Some time ago, I’ve written an article about Test coverage report for Android application. It got some interest (many comments below article and many visits according to Google Analytics), so I decided to refresh this topic. Previously, I’ve written instrumentation unit tests, which needed to be executed on a real device or an emulator. It’s a good approach when you want to test functionalities strongly connected with the device. E.g. when you want to test operations on a real SQLite database or something like that. Nevertheless, this approach has huge disadvantages. It’s hard to run tests on the Continous Integration server because we need to have the emulator or device up & connected all the time and also tests need to interact properly with the device to get passed what is not so easy. In most cases, mocking part of the application’s behavior is enough. In that case, we can easily run tests on a CI server and have deterministic test results. In order to do that, we can use Robolectric.

Gradle configuration

First, we have to add appropriate dependency to jacoco-android plugin in our top-level build.gradle file:

buildscript {
  repositories {
    jcenter()
  }
  dependencies {
    classpath 'com.android.tools.build:gradle:2.3.0'
    classpath 'com.dicedmelon.gradle:jacoco-android:0.1.1'
  }
}

Next, we need to add appropriate test dependencies in another build.gradle file for our app or library.

dependencies {
  testCompile 'junit:junit:4.12'
  testCompile 'com.google.truth:truth:0.32'
  testCompile 'org.robolectric:robolectric:3.1.2'
  testCompile 'org.mockito:mockito-core:2.7.17'
}

I’ve added also dependencies to JUnit, Truth and Mockito library, which are used in my tests.

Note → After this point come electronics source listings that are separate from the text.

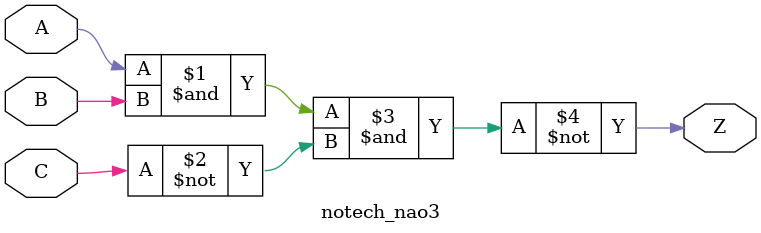
<source format=v>
module notech_nao3 (A,B,C,Z);
input A,B,C;
output Z;
assign Z=~(A&B&~C);
endmodule

</source>
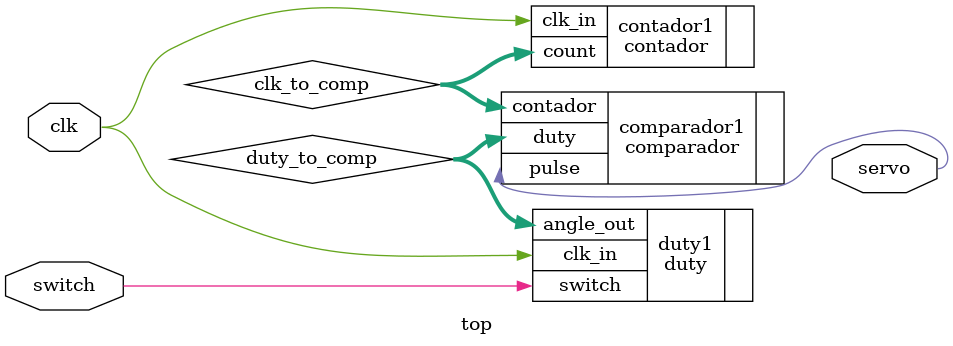
<source format=v>
module top(
	input clk,
	input switch,
	output servo
);

wire [19:0]clk_to_comp;
wire [19:0]duty_to_comp;

contador contador1(.clk_in(clk), .count(clk_to_comp));
duty duty1(.switch(switch), .clk_in(clk) , .angle_out(duty_to_comp));
comparador comparador1(.duty(duty_to_comp) , .contador(clk_to_comp),.pulse(servo));

endmodule 

</source>
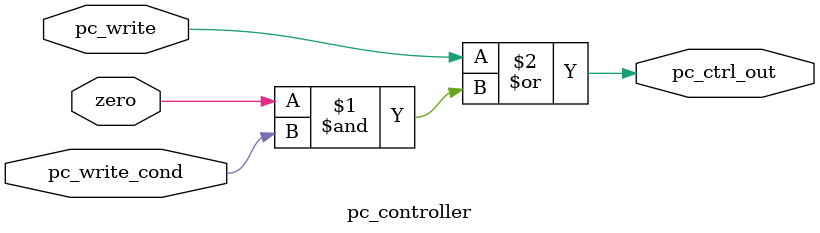
<source format=v>
`timescale 1 ns / 1 ns
module pc_controller(pc_write, zero, pc_write_cond, pc_ctrl_out);
    input pc_write, zero, pc_write_cond;
    output pc_ctrl_out;

    assign pc_ctrl_out = pc_write | (zero & pc_write_cond);
endmodule
</source>
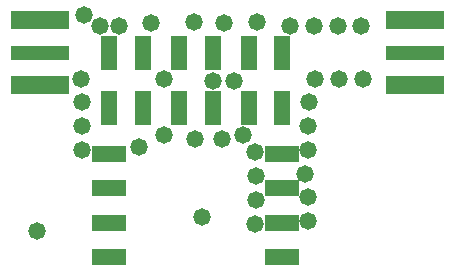
<source format=gbr>
%TF.GenerationSoftware,Altium Limited,Altium Designer,20.0.10 (225)*%
G04 Layer_Color=8388736*
%FSLAX26Y26*%
%MOIN*%
%TF.FileFunction,Soldermask,Top*%
%TF.Part,Single*%
G01*
G75*
%TA.AperFunction,SMDPad,CuDef*%
%ADD12R,0.196850X0.047244*%
%ADD13R,0.196850X0.062992*%
%TA.AperFunction,ViaPad*%
%ADD17C,0.058000*%
%TA.AperFunction,SMDPad,CuDef*%
%ADD20R,0.114299X0.057213*%
%ADD21R,0.057213X0.114299*%
D12*
X3107874Y2669287D02*
D03*
X1860630D02*
D03*
D13*
X3107874Y2778343D02*
D03*
Y2560232D02*
D03*
X1860630D02*
D03*
Y2778343D02*
D03*
D17*
X2190000Y2355000D02*
D03*
X2005000Y2795000D02*
D03*
X1995000Y2580000D02*
D03*
X2692400Y2757662D02*
D03*
X2771927D02*
D03*
X2851455D02*
D03*
X2930982D02*
D03*
X2582185Y2771136D02*
D03*
X2473248Y2766764D02*
D03*
X2505000Y2575000D02*
D03*
X2435000D02*
D03*
X2376491Y2380841D02*
D03*
X2465000Y2380000D02*
D03*
X2536013Y2395836D02*
D03*
X2272342Y2395913D02*
D03*
X2228175Y2766798D02*
D03*
X2272342Y2580913D02*
D03*
X2372185Y2771136D02*
D03*
X2576548Y2336507D02*
D03*
X2579872Y2257049D02*
D03*
X2580616Y2177525D02*
D03*
X2576548Y2098101D02*
D03*
X2753452Y2107662D02*
D03*
X2752610Y2187185D02*
D03*
X2744249Y2266271D02*
D03*
X2753906Y2345211D02*
D03*
Y2424738D02*
D03*
X2755579Y2504248D02*
D03*
X2776724Y2580913D02*
D03*
X2856251D02*
D03*
X2935779D02*
D03*
X2057925Y2757662D02*
D03*
X1998594Y2502947D02*
D03*
X1999698Y2423427D02*
D03*
Y2343900D02*
D03*
X2123743Y2756536D02*
D03*
X1848414Y2073808D02*
D03*
X2400000Y2120000D02*
D03*
D20*
X2665000Y2330390D02*
D03*
Y2218185D02*
D03*
Y2100390D02*
D03*
Y1988185D02*
D03*
X2090000Y2100390D02*
D03*
Y1988185D02*
D03*
Y2330390D02*
D03*
Y2218185D02*
D03*
D21*
X2667205Y2669287D02*
D03*
X2555000D02*
D03*
X2667205Y2484287D02*
D03*
X2555000D02*
D03*
X2434705D02*
D03*
X2322500D02*
D03*
X2434705Y2669287D02*
D03*
X2322500D02*
D03*
X2202205Y2484287D02*
D03*
X2090000D02*
D03*
X2202205Y2669287D02*
D03*
X2090000D02*
D03*
%TF.MD5,efd0d43e3dce9d469000eb49d0bc74d9*%
M02*

</source>
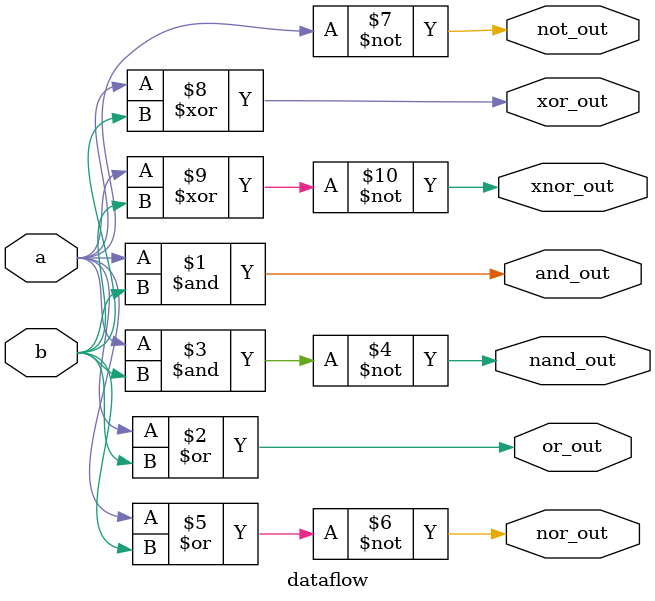
<source format=v>
`timescale 1ns / 1ps


module dataflow(a,b,and_out,or_out,nand_out,nor_out,not_out,xor_out,xnor_out);
  input a,b;
  output and_out,or_out,nand_out,nor_out,not_out,xor_out,xnor_out;

  assign and_out = (a & b);
  assign or_out = (a | b);
  assign nand_out = ~(a & b);
  assign nor_out = ~(a | b);
  assign not_out = ~a;
  assign xor_out = (a ^ b);
  assign xnor_out = ~(a ^ b);
endmodule


</source>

We also need to add appropriate plugins:

apply plugin: 'jacoco'
apply plugin: 'jacoco-android'

To avoid ignoring our tests by the coverage report, we need to configure the following settings:

android {
  testOptions {
    unitTests.all {
      jacoco {
        includeNoLocationClasses = true
      }
    }
  }
}

Next, we need to configure report output:

jacocoAndroidUnitTestReport {
  csv.enabled false
  html.enabled true
  xml.enabled true
}

Travis CI configuration

We are done with Gradle configuration. I’m assuming we have Travis CI build configured. If you don’t know, how to do this, visit travis-ci.org and enable builds for your project. It’ pretty easy. Now, we should visit codecov.io website, register there (e.g. with GitHub account) and add our project. After that, we need to add the following items to our .travis.yml file:

after_success:
  - bash <(curl -s https://codecov.io/bash)

script:
  - ./gradlew clean build test jacocoTestReport check

Here we are performing clean, build an application, running unit tests, generating test coverage report with Jacoco and performing check (Lint, FindBugs, PMD & CheckStyle).

Writing unit tests with Robolectric

Next we can place our tests in src/test/ directory.
Sample unit test can look as follows:

In my case, I also needed to create src/test/resources/robolectric.properties file with the following content:

sdk=23

because Robolectric didn’t work with the Android SDK newer than 23. Moreover, I also needed to use Robolectric v. 3.1.2, because I had problems with running tests and generating coverage report with the latest version of the Robolectric.

Summary

When we have everything configured, we can push our tests to the GitHub repository, Travis CI build will be triggered and we can beautiful test coverage report, which can help to improve our tests.

I’ve applied approach described in this article in ReactiveNetwork open-source library. If want to see the complete solution, take a look at the source code of this project.